→ **GIVEN RECORDS**:
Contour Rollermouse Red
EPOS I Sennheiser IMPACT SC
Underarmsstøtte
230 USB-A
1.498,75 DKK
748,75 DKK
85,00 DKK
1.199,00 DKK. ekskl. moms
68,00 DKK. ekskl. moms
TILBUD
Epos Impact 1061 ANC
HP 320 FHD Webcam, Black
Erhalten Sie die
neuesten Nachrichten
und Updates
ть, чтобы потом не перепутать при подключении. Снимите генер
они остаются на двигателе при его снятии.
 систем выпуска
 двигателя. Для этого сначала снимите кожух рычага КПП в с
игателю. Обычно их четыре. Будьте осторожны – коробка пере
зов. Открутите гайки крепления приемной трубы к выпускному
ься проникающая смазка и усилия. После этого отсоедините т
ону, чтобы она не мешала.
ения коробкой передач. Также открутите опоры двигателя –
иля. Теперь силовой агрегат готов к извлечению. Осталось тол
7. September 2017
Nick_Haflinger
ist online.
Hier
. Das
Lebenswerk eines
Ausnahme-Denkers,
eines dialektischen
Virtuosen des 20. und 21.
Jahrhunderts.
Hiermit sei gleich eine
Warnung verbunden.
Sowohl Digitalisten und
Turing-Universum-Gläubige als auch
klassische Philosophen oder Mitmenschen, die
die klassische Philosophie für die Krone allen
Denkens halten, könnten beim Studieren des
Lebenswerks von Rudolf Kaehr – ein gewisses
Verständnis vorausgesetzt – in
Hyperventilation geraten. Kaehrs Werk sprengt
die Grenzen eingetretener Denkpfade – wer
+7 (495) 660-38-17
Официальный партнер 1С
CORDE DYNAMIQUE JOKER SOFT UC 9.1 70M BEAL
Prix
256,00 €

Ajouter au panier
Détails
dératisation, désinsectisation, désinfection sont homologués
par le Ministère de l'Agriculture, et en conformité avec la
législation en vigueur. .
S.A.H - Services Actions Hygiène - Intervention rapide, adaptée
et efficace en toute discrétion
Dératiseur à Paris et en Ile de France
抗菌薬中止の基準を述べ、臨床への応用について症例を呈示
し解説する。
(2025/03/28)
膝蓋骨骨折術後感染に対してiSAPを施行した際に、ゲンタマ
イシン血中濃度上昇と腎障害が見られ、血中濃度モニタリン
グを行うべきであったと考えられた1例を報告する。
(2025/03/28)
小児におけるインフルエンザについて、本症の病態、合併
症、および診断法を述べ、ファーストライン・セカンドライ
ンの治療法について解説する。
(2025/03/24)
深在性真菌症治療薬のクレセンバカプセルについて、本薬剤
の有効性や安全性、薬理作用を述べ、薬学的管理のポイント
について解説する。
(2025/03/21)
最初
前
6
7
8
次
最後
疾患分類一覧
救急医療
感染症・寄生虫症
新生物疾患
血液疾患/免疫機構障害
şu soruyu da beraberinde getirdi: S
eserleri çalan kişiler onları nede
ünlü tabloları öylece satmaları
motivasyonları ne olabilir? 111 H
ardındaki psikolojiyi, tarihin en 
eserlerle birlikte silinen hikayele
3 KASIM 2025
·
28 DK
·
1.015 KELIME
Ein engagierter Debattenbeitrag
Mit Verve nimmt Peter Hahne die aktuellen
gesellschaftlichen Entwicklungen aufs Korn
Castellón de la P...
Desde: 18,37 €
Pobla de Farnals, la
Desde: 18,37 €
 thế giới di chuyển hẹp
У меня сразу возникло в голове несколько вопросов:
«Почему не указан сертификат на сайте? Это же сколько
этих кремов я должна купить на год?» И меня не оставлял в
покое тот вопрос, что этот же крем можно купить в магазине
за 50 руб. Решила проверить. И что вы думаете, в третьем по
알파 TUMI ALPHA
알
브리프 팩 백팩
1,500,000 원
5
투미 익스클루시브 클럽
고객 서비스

→ **WHAT YOU SHOULD DO**: Every line that holds the word "меня" should be copied from the records.

→ **FINAL ANSWER**:
У меня сразу возникло в голове несколько вопросов:
этих кремов я должна купить на год?» И меня не оставлял в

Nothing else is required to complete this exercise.